NBC Sports Group Chairman Dick Ebersol during a news conference at the offices of the National Hockey League, in New York. (April 19, 2011) Credit: AP

Dick Ebersol, one of the most powerful, visible figures in sports media, abruptly resigned Thursday as chairman of NBC Sports Group, immediately prompting speculation about the network's future as home of the Olympics.

Ebersol decided to leave after he was unable to reach a contract agreement with Comcast, the network's corporate overseer since early this year, even after the company increased his domain to include its cable sports networks.

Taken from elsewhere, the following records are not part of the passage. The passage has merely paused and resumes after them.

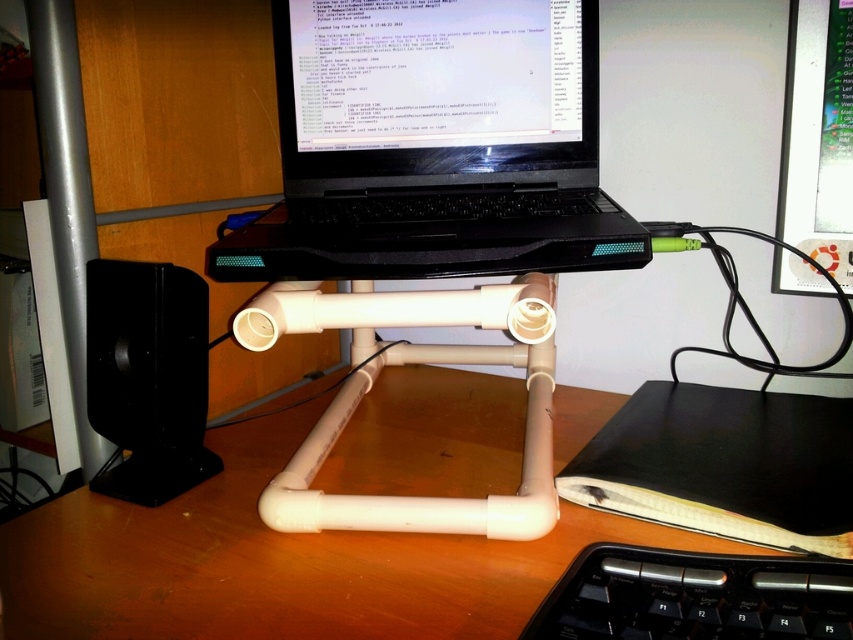
Can you confirm if white plastic table at center is positioned to the left of black glossy laptop at center?

Indeed, white plastic table at center is positioned on the left side of black glossy laptop at center.

Who is higher up, white plastic table at center or black glossy laptop at center?

black glossy laptop at center is higher up.

Between point (459, 548) and point (350, 86), which one is positioned behind?

Positioned behind is point (350, 86).

This screenshot has width=853, height=640. What are the coordinates of `white plastic table at center` in the screenshot? It's located at (280, 563).

From the picture: Does black glossy laptop at center have a lesser height compared to black plastic keyboard at lower right?

No.

Is black glossy laptop at center above black plastic keyboard at lower right?

Indeed, black glossy laptop at center is positioned over black plastic keyboard at lower right.

Between point (512, 38) and point (686, 589), which one is positioned behind?

Point (512, 38)

I want to click on black glossy laptop at center, so click(x=434, y=90).

Who is more distant from viewer, (608, 266) or (334, 88)?

The point (334, 88) is behind.

Does black plastic laptop at center have a smaller size compared to black glossy laptop at center?

Actually, black plastic laptop at center might be larger than black glossy laptop at center.

Is point (440, 241) positioned in front of point (344, 180)?

Yes, it is in front of point (344, 180).

Locate an element on the screen. The image size is (853, 640). black plastic laptop at center is located at coordinates (x=434, y=145).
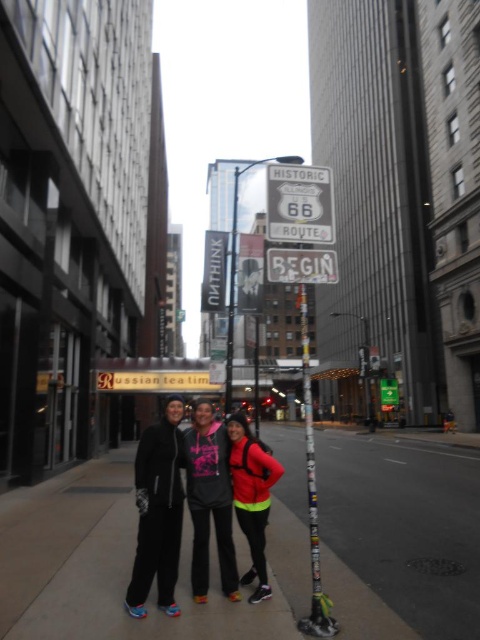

With the IOC prepared to receive bids from NBC, ESPN and Fox early next month for the 2014 and '16 Olympics, NBC would appear to be in a weakened position. Ebersol has strong ties to the IOC.

But the IOC has been assured the network intends to bid as planned. The question is how high it will go. Comcast has a reputation for being careful with its money, and NBC lost more than $200 million on the 2010 Winter Games in Vancouver.

NBC will carry the London Games next summer, without Ebersol. "I think it'll be fun once I get past thinking, 'I would've done that differently,' " he told The Associated Press.

Ebersol, 63, has been the top executive at NBC Sports since 1989, the latest stop in an eclectic career that included helping develop "Saturday Night Live" in the mid-1970s.

"I had a long run and loved every bit of it," he said, adding, "I've worn the five [Olympics] rings on the inside of my heart as much as anybody."

Mark Lazarus, president of NBC Sports Cable Group, was named to succeed him.

Ebersol has been associated with the Olympics since he dropped out of Yale in 1967 to work for ABC's Roone Arledge as a researcher.

Unlike most top sports television executives, who largely are unknown to fans, Ebersol long has been a celebrity himself. He has been married to actress Susan Saint James since 1981 and has not been shy about taking on competitors with verbal salvos, most recently in a book about ESPN due out Tuesday.

In 2004, Ebersol's 14-year-old son, Teddy, was killed in the crash of a private jet in Colorado. Ebersol was seriously injured but soon was back at work negotiating the NFL's return to NBC.